Thousands of people are living in the Bushagara refugee camp, north of Goma
Thousands of people are living in the Bushagara refugee camp, north of Goma © Guerchom Ndebo / AFP

“It’s to make a living,” he told AFP.

A woman at a clandestine makala market on the main road to Goma, who asked that her name not be used, said people who cut down trees had to pay taxes to militias, including the FDLR — a descendant of Rwandan Hutu extremist groups that carried out the 1994 Tutsi genocide in Rwanda.

But another seller pointed to a Congolese soldier carrying a sack of makala. “Look, even the soldiers here are making charcoal!” she said.

‘We’re hungry’

Higher up on the slopes of the volcano, soldiers and militiamen jointly organised the trafficking operation in the park, each crossing paths and even rival roadblocks with ease, as an AFP team watched.

Just a few months ago, the area was still under the authority of Virunga park officials.

But these days, rangers call the various militias first to alert them before venturing out, a bid to avoid harassment or worse.
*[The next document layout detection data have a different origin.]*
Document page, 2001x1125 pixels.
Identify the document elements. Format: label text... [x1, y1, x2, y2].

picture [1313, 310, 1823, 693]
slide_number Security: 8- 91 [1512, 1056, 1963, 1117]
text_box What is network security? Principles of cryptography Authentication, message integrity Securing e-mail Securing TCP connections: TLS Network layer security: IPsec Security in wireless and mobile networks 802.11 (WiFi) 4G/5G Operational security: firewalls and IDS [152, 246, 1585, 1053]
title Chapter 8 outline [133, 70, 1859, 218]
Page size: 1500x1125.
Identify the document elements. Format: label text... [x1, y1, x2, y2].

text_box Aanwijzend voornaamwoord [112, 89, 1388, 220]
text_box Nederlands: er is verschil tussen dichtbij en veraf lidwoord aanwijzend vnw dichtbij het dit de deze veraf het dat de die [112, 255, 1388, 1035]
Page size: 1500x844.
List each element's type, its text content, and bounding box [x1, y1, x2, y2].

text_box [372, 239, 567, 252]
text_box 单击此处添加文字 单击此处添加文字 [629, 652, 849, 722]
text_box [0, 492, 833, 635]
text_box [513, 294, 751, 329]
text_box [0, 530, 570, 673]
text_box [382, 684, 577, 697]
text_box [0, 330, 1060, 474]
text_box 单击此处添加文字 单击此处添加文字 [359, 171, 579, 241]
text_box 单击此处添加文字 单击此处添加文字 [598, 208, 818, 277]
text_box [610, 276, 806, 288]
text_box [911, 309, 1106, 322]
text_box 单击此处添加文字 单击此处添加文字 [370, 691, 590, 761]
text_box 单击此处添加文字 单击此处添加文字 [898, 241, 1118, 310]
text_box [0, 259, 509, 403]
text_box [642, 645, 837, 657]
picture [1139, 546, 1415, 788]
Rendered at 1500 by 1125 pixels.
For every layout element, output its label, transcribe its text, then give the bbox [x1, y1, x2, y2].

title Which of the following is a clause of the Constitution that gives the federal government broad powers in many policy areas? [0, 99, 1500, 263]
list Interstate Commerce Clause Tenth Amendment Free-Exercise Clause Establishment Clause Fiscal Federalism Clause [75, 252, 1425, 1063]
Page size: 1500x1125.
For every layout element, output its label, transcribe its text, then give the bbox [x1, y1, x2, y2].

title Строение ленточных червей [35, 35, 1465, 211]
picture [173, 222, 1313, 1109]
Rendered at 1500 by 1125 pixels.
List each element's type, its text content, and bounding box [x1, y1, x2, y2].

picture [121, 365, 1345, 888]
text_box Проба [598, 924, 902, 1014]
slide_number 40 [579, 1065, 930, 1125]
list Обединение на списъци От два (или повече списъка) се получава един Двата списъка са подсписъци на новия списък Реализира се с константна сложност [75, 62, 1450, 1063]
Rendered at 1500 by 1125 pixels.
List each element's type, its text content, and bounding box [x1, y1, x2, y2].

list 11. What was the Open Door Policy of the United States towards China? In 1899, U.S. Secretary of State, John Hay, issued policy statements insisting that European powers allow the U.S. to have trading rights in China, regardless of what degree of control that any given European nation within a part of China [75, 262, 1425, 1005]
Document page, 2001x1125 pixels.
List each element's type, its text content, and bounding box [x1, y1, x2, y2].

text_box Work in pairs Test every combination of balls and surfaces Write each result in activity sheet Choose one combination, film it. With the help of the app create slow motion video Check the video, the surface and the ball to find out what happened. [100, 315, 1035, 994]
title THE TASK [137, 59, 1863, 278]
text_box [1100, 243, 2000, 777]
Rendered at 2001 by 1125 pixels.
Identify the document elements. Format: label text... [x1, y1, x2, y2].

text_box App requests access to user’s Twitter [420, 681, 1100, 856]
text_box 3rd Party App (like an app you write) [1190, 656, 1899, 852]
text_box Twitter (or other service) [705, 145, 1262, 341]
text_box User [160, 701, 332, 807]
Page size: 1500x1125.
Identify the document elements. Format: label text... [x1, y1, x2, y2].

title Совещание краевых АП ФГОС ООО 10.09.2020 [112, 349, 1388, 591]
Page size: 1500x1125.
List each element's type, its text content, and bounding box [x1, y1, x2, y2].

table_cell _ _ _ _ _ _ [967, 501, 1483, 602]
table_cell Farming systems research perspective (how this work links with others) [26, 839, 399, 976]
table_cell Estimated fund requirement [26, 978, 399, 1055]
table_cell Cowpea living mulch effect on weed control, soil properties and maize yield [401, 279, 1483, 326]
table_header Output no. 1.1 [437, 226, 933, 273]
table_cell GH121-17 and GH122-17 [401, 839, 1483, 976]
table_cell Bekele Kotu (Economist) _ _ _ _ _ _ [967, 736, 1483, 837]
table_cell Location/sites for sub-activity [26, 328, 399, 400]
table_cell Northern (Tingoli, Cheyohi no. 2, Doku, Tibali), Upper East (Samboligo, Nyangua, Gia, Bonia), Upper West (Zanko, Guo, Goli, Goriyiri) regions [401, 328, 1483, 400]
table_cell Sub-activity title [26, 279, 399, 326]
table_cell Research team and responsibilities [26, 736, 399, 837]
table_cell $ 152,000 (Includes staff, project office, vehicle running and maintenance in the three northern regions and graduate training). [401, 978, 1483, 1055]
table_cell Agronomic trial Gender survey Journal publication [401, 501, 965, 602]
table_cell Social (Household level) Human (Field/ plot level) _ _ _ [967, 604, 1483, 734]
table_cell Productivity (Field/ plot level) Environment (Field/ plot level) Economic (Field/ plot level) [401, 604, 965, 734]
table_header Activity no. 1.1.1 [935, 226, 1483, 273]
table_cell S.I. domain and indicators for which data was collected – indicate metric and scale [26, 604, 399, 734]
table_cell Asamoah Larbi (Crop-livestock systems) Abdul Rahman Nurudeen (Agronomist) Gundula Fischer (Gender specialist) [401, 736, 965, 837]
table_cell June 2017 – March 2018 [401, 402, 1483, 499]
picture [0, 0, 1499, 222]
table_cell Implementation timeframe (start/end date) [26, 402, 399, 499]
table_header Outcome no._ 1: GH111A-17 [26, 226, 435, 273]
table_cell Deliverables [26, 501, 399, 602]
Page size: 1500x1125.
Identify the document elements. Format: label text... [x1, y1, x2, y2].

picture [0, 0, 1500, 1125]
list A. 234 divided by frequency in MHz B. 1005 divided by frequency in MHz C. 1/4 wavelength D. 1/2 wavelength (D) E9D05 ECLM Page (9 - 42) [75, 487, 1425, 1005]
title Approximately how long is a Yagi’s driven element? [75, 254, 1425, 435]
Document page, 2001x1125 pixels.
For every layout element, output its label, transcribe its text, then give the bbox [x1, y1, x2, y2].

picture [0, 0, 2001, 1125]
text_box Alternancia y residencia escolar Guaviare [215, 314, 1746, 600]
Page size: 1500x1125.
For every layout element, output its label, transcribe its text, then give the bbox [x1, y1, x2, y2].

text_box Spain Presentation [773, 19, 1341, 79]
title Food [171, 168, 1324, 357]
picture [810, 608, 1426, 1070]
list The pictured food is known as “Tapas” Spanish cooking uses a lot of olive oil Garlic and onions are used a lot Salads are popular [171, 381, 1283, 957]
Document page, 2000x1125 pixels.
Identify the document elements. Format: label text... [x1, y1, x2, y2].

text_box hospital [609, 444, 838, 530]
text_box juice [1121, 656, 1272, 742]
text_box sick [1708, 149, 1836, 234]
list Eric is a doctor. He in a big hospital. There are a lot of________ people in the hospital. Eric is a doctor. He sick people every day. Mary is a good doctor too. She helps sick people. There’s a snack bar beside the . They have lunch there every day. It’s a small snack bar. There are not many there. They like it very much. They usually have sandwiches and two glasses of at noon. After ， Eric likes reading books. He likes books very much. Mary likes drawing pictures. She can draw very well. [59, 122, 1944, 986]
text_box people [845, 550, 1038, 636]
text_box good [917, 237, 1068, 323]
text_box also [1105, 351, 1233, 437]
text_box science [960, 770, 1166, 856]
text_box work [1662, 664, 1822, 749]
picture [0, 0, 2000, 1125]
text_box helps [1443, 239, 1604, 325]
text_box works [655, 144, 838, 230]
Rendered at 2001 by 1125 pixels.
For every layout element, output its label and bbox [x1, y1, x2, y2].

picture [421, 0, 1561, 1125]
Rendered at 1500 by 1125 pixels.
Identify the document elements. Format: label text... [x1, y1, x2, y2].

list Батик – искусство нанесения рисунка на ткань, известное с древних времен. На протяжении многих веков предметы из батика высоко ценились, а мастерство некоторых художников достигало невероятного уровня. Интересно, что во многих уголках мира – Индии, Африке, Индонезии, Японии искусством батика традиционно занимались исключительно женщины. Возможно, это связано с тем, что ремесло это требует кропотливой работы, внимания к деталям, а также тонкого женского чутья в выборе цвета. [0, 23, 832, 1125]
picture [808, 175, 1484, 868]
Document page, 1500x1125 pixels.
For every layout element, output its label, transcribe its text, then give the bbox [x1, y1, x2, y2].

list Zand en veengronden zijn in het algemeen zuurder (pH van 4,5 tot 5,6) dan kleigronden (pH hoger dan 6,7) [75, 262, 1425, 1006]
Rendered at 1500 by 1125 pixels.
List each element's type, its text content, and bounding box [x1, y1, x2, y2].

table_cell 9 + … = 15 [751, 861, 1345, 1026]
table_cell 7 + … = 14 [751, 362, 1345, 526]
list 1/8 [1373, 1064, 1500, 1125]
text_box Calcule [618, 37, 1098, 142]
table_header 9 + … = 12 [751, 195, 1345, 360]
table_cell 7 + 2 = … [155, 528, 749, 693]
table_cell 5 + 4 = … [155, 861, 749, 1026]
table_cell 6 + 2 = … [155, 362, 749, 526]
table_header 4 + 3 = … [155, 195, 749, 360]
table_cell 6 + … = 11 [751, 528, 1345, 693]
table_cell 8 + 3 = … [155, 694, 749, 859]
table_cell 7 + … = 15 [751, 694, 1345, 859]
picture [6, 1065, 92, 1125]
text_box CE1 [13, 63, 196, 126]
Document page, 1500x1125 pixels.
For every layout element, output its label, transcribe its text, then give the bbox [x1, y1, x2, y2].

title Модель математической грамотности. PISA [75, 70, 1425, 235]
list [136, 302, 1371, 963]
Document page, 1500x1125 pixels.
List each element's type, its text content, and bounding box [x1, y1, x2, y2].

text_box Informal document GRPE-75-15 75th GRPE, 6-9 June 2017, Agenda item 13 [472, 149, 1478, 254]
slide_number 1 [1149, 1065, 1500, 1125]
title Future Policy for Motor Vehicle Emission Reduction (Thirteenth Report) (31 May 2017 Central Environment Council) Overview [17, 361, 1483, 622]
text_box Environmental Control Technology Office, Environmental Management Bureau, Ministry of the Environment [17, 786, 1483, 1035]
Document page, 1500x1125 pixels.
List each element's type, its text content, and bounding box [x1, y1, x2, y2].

Youths tend a charcoal kin at the refugee camp in Kibati
Youths tend a charcoal kin at the refugee camp in Kibati © Guerchom Ndebo / AFP

In December, two rangers were killed and another wounded by suspected militiamen.

“FDLR fighters have even auctioned land parcels, declaring that “this is the end for the park,” claimed Mugisha, a young guy who fled the M23 in Rugari and now makes charcoal to feed his family.

Another young man carrying a bundle of wood on his back as he went back down from the volcano stated, “We know the problems of cutting down trees in the park but we do it because we’re hungry.”

We want to go home and stop interacting with the park, he remarked.